Problem requirements:
Find every line below with the word "httphttps" in it, and copy each one.
= Beginning of Section =
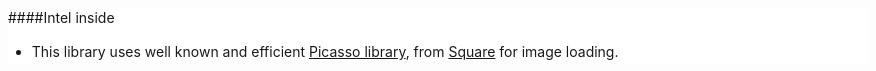 
####Intel inside
  - This library uses well known and efficient <a href="http://square.github.io/picasso/">Picasso library</a>, from <a href="http://square.github.io/">Square</a> for image loading.


    







  



  
  

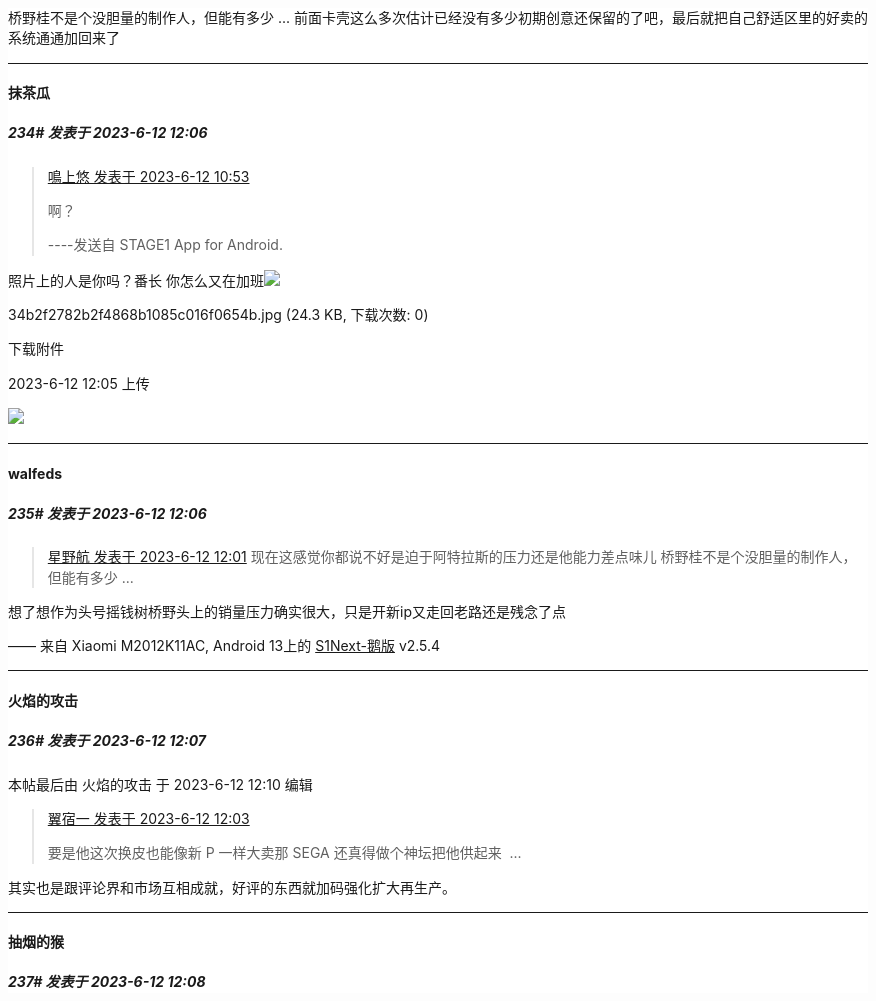 桥野桂不是个没胆量的制作人，但能有多少 ...</blockquote>
前面卡壳这么多次估计已经没有多少初期创意还保留的了吧，最后就把自己舒适区里的好卖的系统通通加回来了

*****

####  抹茶瓜  
##### 234#       发表于 2023-6-12 12:06

<blockquote><a href="httphttps://bbs.saraba1st.com/2b/forum.php?mod=redirect&amp;goto=findpost&amp;pid=61246674&amp;ptid=2139558" target="_blank">鳴上悠 发表于 2023-6-12 10:53</a>

啊？

----发送自 STAGE1 App for Android.</blockquote>
照片上的人是你吗？番长 你怎么又在加班<img src="https://static.saraba1st.com/image/smiley/face2017/084.png" referrerpolicy="no-referrer">

34b2f2782b2f4868b1085c016f0654b.jpg
(24.3 KB, 下载次数: 0)

下载附件

2023-6-12 12:05 上传

<img src="https://img.saraba1st.com/forum/202306/12/120516cbcjs7pc7gvgusbs.jpg" referrerpolicy="no-referrer">

*****

####  walfeds  
##### 235#       发表于 2023-6-12 12:06

<blockquote><a href="httphttps://bbs.saraba1st.com/2b/forum.php?mod=redirect&amp;goto=findpost&amp;pid=61247929&amp;ptid=2139558" target="_blank">星野航 发表于 2023-6-12 12:01</a>
现在这感觉你都说不好是迫于阿特拉斯的压力还是他能力差点味儿
桥野桂不是个没胆量的制作人，但能有多少 ...</blockquote>
想了想作为头号摇钱树桥野头上的销量压力确实很大，只是开新ip又走回老路还是残念了点

—— 来自 Xiaomi M2012K11AC, Android 13上的 [S1Next-鹅版](https://github.com/ykrank/S1-Next/releases) v2.5.4

*****

####  火焰的攻击  
##### 236#       发表于 2023-6-12 12:07

 本帖最后由 火焰的攻击 于 2023-6-12 12:10 编辑 
<blockquote><a href="httphttps://bbs.saraba1st.com/2b/forum.php?mod=redirect&amp;goto=findpost&amp;pid=61247976&amp;ptid=2139558" target="_blank">翼宿一 发表于 2023-6-12 12:03</a>

要是他这次换皮也能像新 P 一样大卖那 SEGA 还真得做个神坛把他供起来  ...</blockquote>
其实也是跟评论界和市场互相成就，好评的东西就加码强化扩大再生产。

*****

####  抽烟的猴  
##### 237#       发表于 2023-6-12 12:08
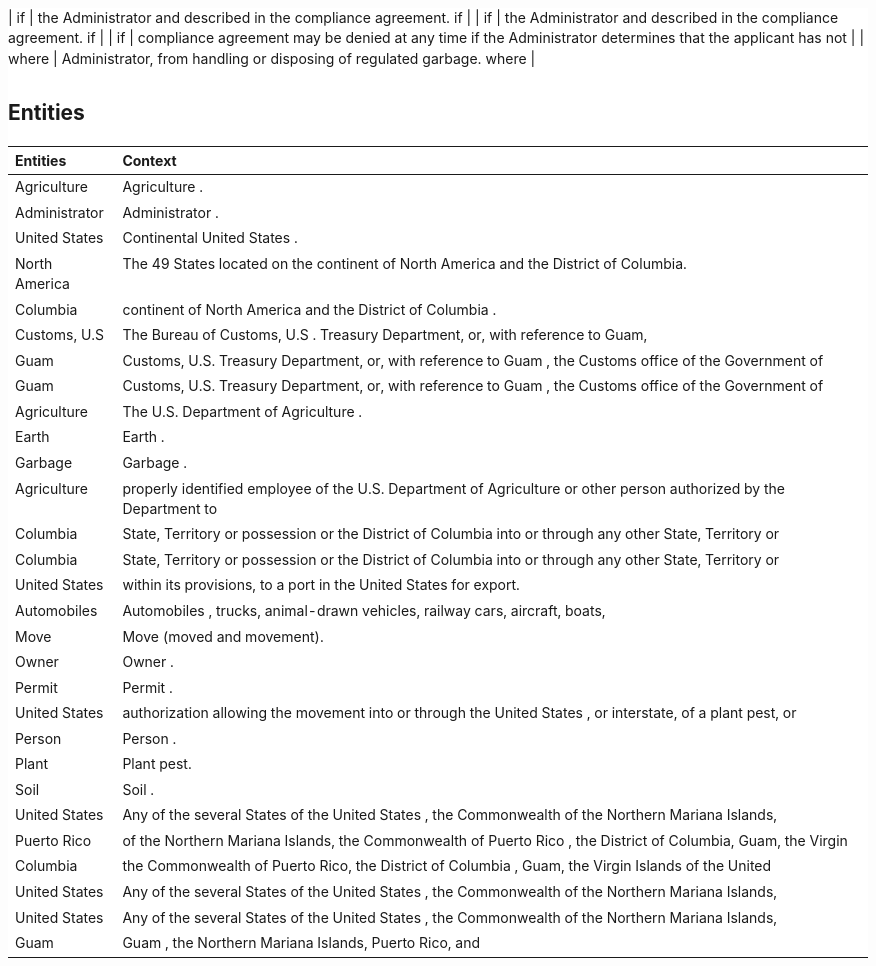 | if             | the Administrator and described in the compliance agreement. if                                                                                                            |
| if             | the Administrator and described in the compliance agreement. if                                                                                                            |
| if             | compliance agreement may be denied at any time if the Administrator determines that the applicant has not                                                                  |
| where          | Administrator, from handling or disposing of regulated garbage. where                                                                                                      |


## Entities

| Entities                    | Context                                                                                                                             |
|:----------------------------|:------------------------------------------------------------------------------------------------------------------------------------|
| Agriculture                 | Agriculture .                                                                                                                       |
| Administrator               | Administrator .                                                                                                                     |
| United States               | Continental  United States .                                                                                                        |
| North America               | The 49 States located on the continent of  North America  and the District of Columbia.                                             |
| Columbia                    | continent of North America and the District of Columbia .                                                                           |
| Customs, U.S                | The Bureau of  Customs, U.S . Treasury Department, or, with reference to Guam,                                                      |
| Guam                        | Customs, U.S. Treasury Department, or, with reference to Guam , the Customs office of the Government of                             |
| Guam                        | Customs, U.S. Treasury Department, or, with reference to Guam , the Customs office of the Government of                             |
| Agriculture                 | The U.S. Department of  Agriculture .                                                                                               |
| Earth                       | Earth .                                                                                                                             |
| Garbage                     | Garbage .                                                                                                                           |
| Agriculture                 | properly identified employee of the U.S. Department of Agriculture or other person authorized by the Department to                  |
| Columbia                    | State, Territory or possession or the District of Columbia into or through any other State, Territory or                            |
| Columbia                    | State, Territory or possession or the District of Columbia into or through any other State, Territory or                            |
| United States               | within its provisions, to a port in the United States  for export.                                                                  |
| Automobiles                 | Automobiles , trucks, animal-drawn vehicles, railway cars, aircraft, boats,                                                         |
| Move                        | Move  (moved and movement).                                                                                                         |
| Owner                       | Owner .                                                                                                                             |
| Permit                      | Permit .                                                                                                                            |
| United States               | authorization allowing the movement into or through the United States , or interstate, of a plant pest, or                          |
| Person                      | Person .                                                                                                                            |
| Plant                       | Plant  pest.                                                                                                                        |
| Soil                        | Soil .                                                                                                                              |
| United States               | Any of the several States of the  United States , the Commonwealth of the Northern Mariana Islands,                                 |
| Puerto Rico                 | of the Northern Mariana Islands, the Commonwealth of Puerto Rico , the District of Columbia, Guam, the Virgin                       |
| Columbia                    | the Commonwealth of Puerto Rico, the District of Columbia , Guam, the Virgin Islands of the United                                  |
| United States               | Any of the several States of the  United States , the Commonwealth of the Northern Mariana Islands,                                 |
| United States               | Any of the several States of the  United States , the Commonwealth of the Northern Mariana Islands,                                 |
| Guam                        | Guam , the Northern Mariana Islands, Puerto Rico, and                                                                               |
= End of Section =
Output for this exercise:
<blockquote><a href="httphttps://bbs.saraba1st.com/2b/forum.php?mod=redirect&amp;goto=findpost&amp;pid=61246674&amp;ptid=2139558" target="_blank">鳴上悠 发表于 2023-6-12 10:53</a>
<blockquote><a href="httphttps://bbs.saraba1st.com/2b/forum.php?mod=redirect&amp;goto=findpost&amp;pid=61247929&amp;ptid=2139558" target="_blank">星野航 发表于 2023-6-12 12:01</a>
<blockquote><a href="httphttps://bbs.saraba1st.com/2b/forum.php?mod=redirect&amp;goto=findpost&amp;pid=61247976&amp;ptid=2139558" target="_blank">翼宿一 发表于 2023-6-12 12:03</a>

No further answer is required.